Entre os pontos de maior atenção está a criação de uma modalidade de Permissão para Dirigir (PPD) destinada a jovens entre 16 e 18 anos. A proposta prevê que adolescentes possam conduzir veículos das categorias A e B sob regras específicas e restrições de circulação.
Pela minuta do relatório, jovens com mais de 16 anos poderão dirigir somente em vias urbanas entre 5h e meia-noite. Para automóveis, a condução deverá ocorrer com acompanhamento e supervisão de um motorista maior de idade, habilitado há pelo menos dois anos. No caso das motocicletas e motonetas, a autorização seria limitada a modelos de até 150 cm³.
O relatório é do deputado Aureo Ribeiro (Solidariedade-RJ), ao qual a CNN teve acesso. Segundo o texto, a medida busca ampliar o acesso dos jovens à formação como condutores, permitindo uma “experiência gradual e supervisionada, inspirada em modelos adotados em outros países”. A proposta, contudo, ainda precisará ser debatida e votada pelos parlamentares antes de qualquer eventual implementação.
Outro destaque do relatório é a inclusão de regras voltadas à circulação de veículos autônomos e semiautônomos. O tema aparece como uma das principais atualizações tecnológicas sugeridas para o CTB, diante do avanço dos sistemas de assistência à condução e das novas soluções de mobilidade que começam a ganhar espaço em diferentes mercados. Já existem carros capazes de dirigir de forma autônoma, como os modelos da Tesla; no entanto, o recurso é proibido no Brasil.
De acordo com o relator, atualmente existe uma lacuna regulatória envolvendo tecnologias emergentes, incluindo veículos autônomos, bicicletas elétricas e equipamentos de mobilidade individual. A proposta busca estabelecer parâmetros legais para garantir maior segurança jurídica e operacional à medida que essas tecnologias avancem no Brasil.
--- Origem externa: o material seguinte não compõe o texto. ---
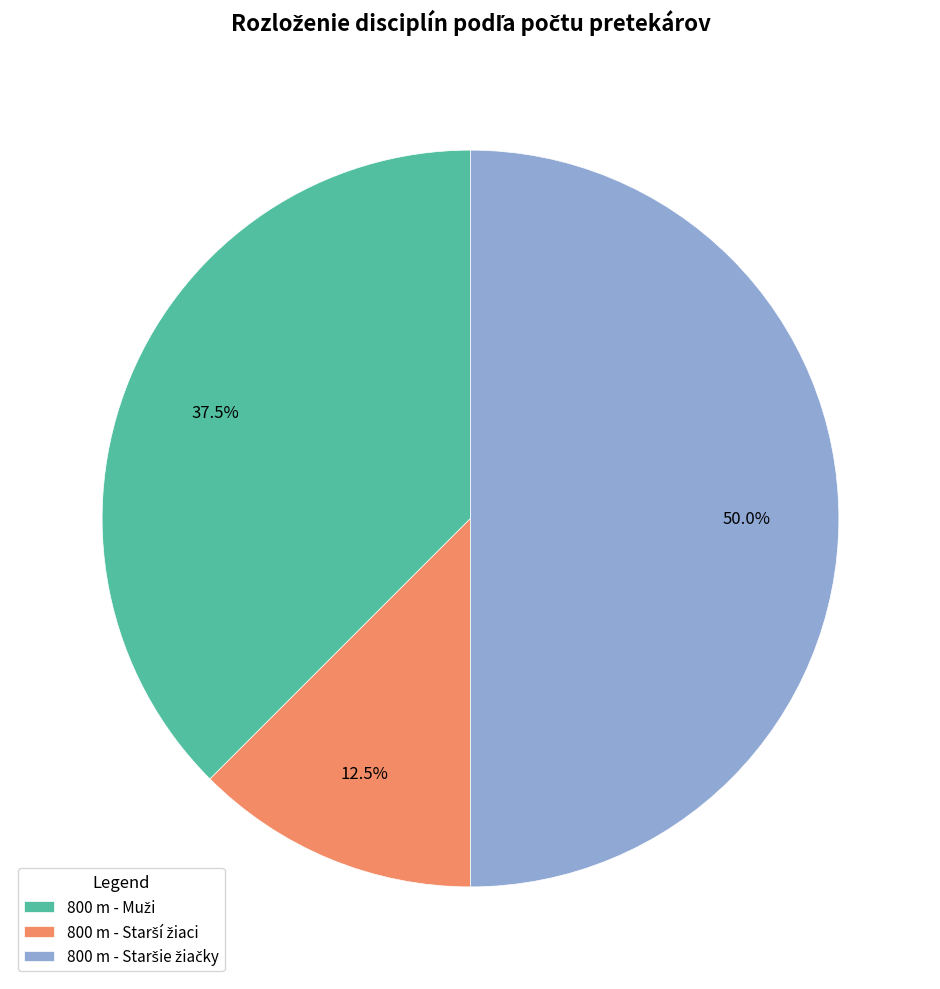

What is the ratio of the value at 800 m - Muži to the value at 800 m - Starší žiaci?

3.0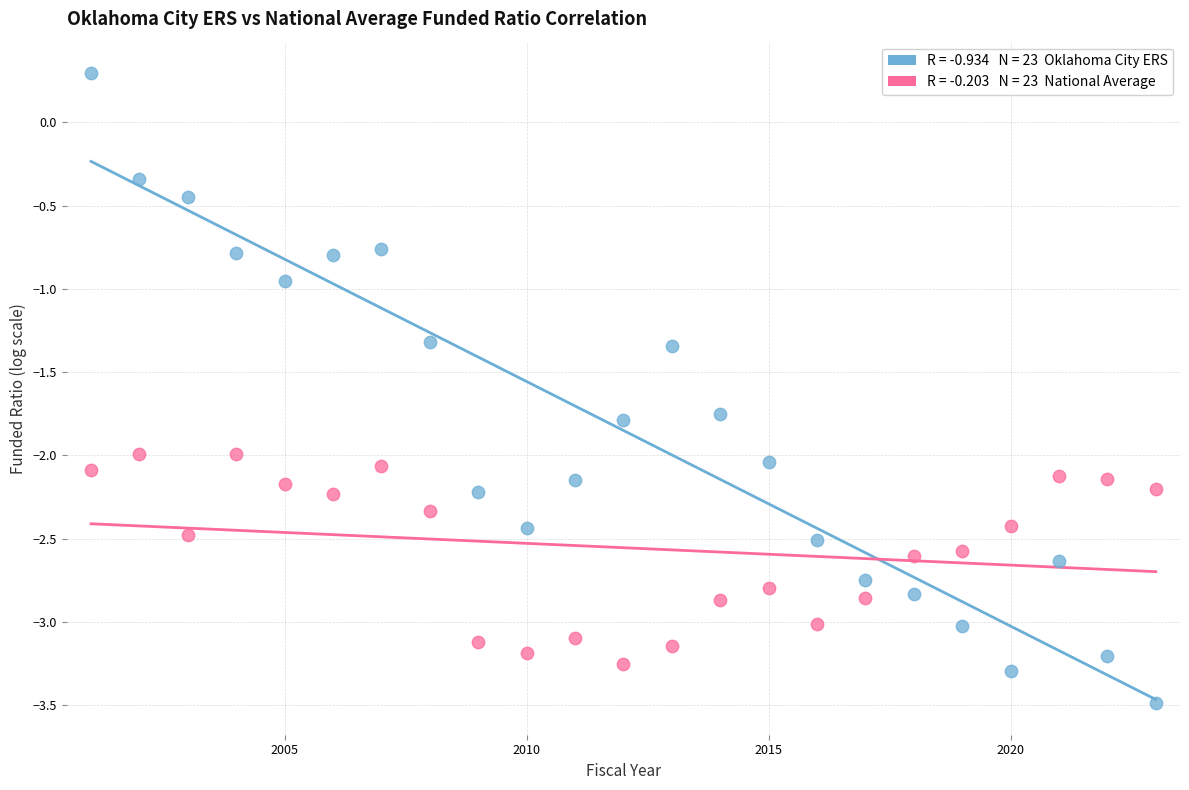

Across all data points, what is the range of X values (max minus min)?

22.0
Além dessas novidades, o relatório também promove alterações no processo de obtenção da Carteira Nacional de Habilitação (CNH), recentemente alteradas. Uma das mudanças propostas é a fixação da carga horária mínima de aulas práticas diretamente no CTB. O texto eleva a exigência para cinco horas-aula, substituindo o modelo atual definido por regulamentação do Conselho Nacional de Trânsito (Contran).
O parecer ainda prevê a possibilidade de que aulas práticas e exames sejam realizados em Escolas de Trânsito credenciadas, desde que existam mecanismos de auditoria e controle. Também é proposta a coexistência entre centros de formação e instrutores autônomos, desde que sejam cumpridos requisitos de segurança, como veículos equipados com duplo comando e monitoramento das atividades. Essas medidas atendem pleitos dos donos de autoescolas.
Na área de saúde e fiscalização, o relatório sugere a criação de um prontuário nacional para avaliações médicas e psicológicas de condutores. O sistema teria abrangência nacional e permitiria o compartilhamento de informações entre os estados, reduzindo inconsistências cadastrais e aumentando o controle sobre restrições eventualmente identificadas durante os exames.
Outra mudança relevante envolve a avaliação psicológica, que passaria a ser exigida em todas as renovações da CNH, e não apenas na primeira habilitação ou em situações específicas, como ocorre atualmente.
O texto também contempla medidas voltadas à redução de custos para os cidadãos. Entre elas estão a criação de um teto nacional para taxas administrativas relacionadas à habilitação, a emissão automática e gratuita da CNH definitiva para condutores que concluírem o período probatório sem infrações impeditivas e o fortalecimento dos programas de CNH Social.
Por outro lado, o deputado sugere o arquivamento de diversas medidas. Entre elas, o da suspensão da multa por avançar sinais de trânsito pela madrugada. O relatório deverá ser apresentado oficialmente à comissão na próxima semana. Como se trata de uma proposta em tramitação, todas as mudanças ainda dependem de discussão, votação e aprovação nas etapas legislativas seguintes antes de se tornarem lei.